“Don’t Give Up:” Jake Hager, after a Decade in the Minors, Gets His Chance with the Diamondbacks

Jake Hager

Three members of the Las Vegas area high school Class of 2011 have been drafted and made the big leagues. One of those three graduated early and was the first overall pick in 2010 — 2021 National League MVP Bryce Harper, who made his debut for the Washington Nationals in 2012 at the age of 19. The second, Erick Fedde, attended the University of Nevada, Las Vegas. Three years later, the Nationals drafted him in the first round, and he made his debut with them in 2017. The third was a first-round pick (32nd overall) by the Tampa Bay Rays in 2011. It took years of patience and perseverance, but in 2021, he finally made the majors with the New York Mets.
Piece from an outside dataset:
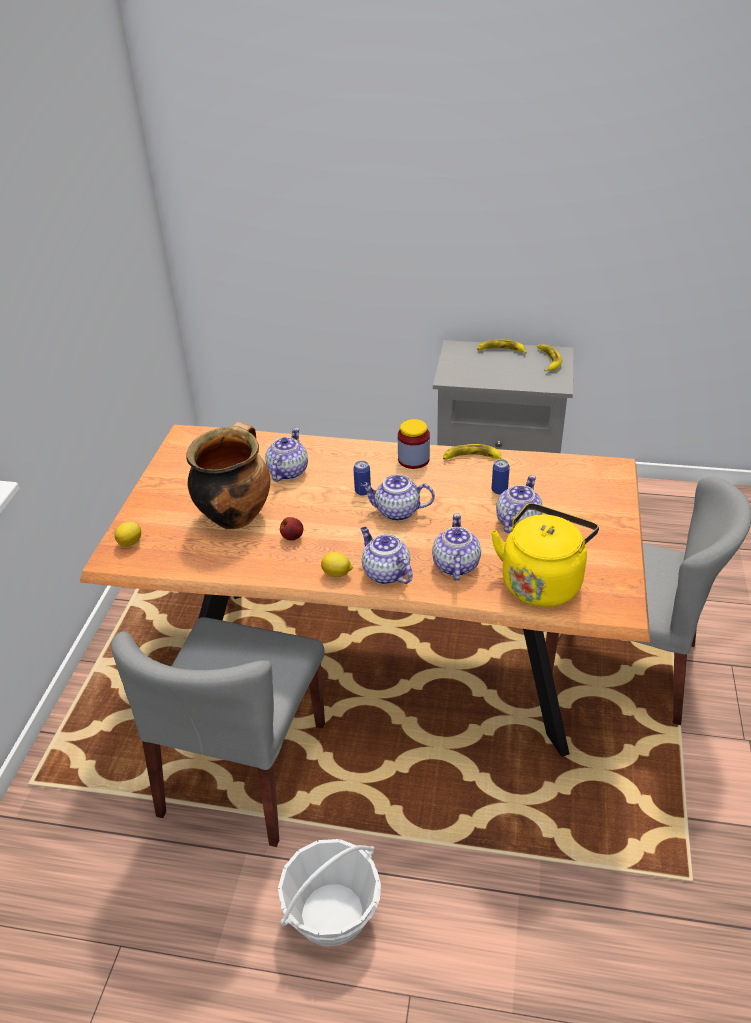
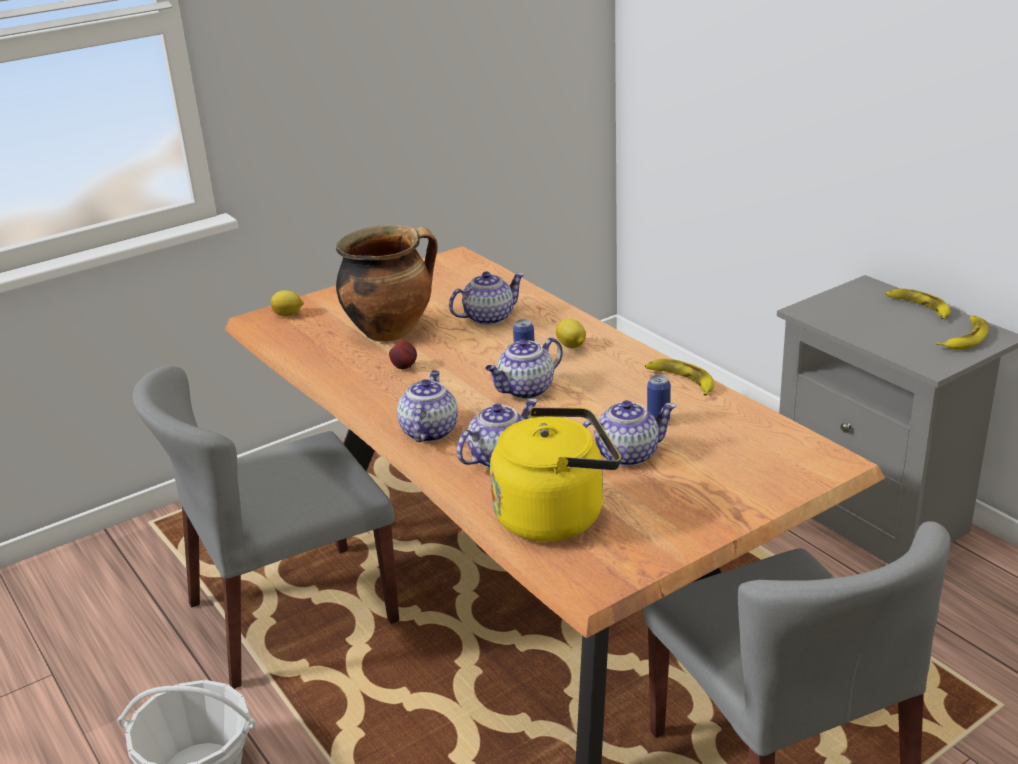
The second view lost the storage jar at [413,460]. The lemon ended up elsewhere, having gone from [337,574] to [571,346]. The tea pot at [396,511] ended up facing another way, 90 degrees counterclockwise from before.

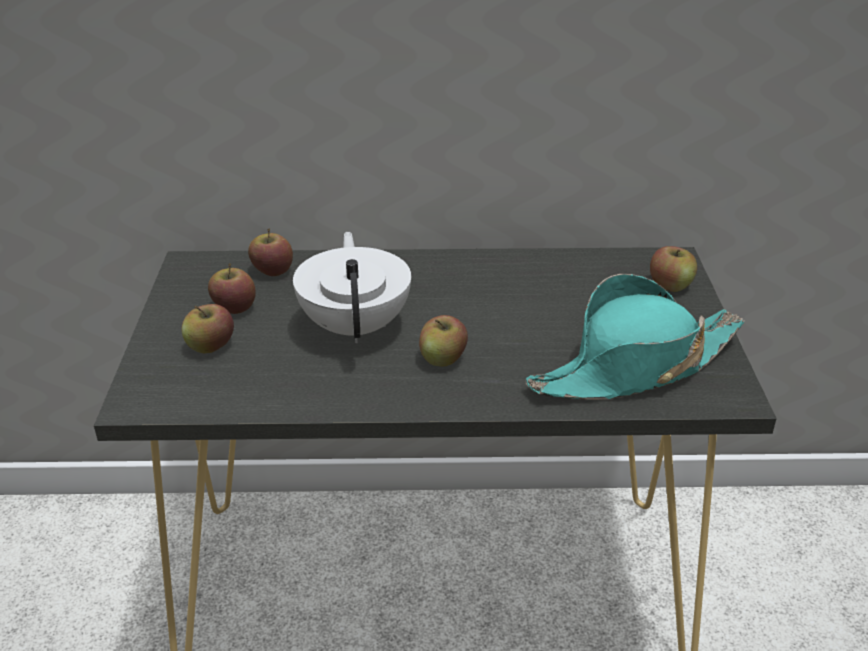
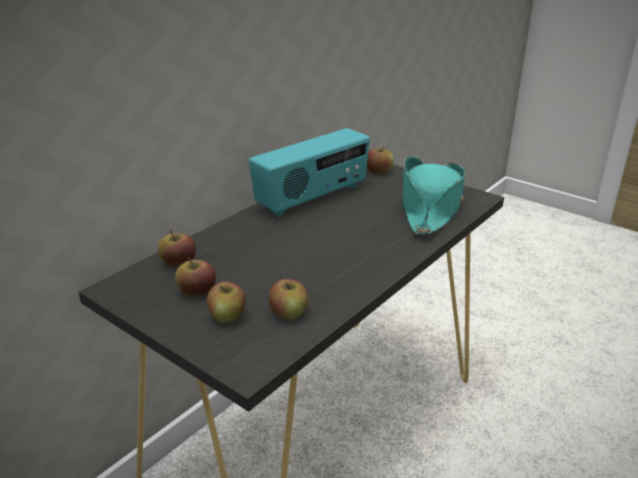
The second view lost the whitish tea pot at [356,326]. The second view gained the radio at [312,198]. The apple fruit ended up elsewhere, having gone from [443,358] to [288,313].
He didn’t stay long, bouncing around to three other teams before settling in. Now he’s a valuable utility infielder for the Arizona Diamondbacks — Jake Hager.

The Minor-League Journey of Jake Hager

“It’s been a journey for sure,” Jake Hager said of his career. It began in 2011 with the Princeton (West Virginia) Rays of the Rookie-level Appalachian League. He progressed through the system nicely, moving up one level per season. He turned 21 during Spring Training 2014 and headed to the Double-A Montgomery Biscuits. Hager had a good season despite developing patellar tendonitis in both knees. In Spring Training 2015, he tore his right patellar tendon. “That derailed me a little bit,” Hager recalled. “That was hard. I had to miss all of 2015, when I was slated to go to Triple-A that season. You never know what could happen, but I told myself I wanted to come back stronger.”

When he returned in 2016, he didn’t have the same opportunity. “I understand,” Hager said. “That’s part of baseball. I missed a year and lost that prospect status. They (the Rays) signed a couple of guys that year, and they jumped in front of me.” With those events, Hager became a utility player. He went back to Montgomery, where he played well enough to get called up to the Triple-A Durham Bulls in early June.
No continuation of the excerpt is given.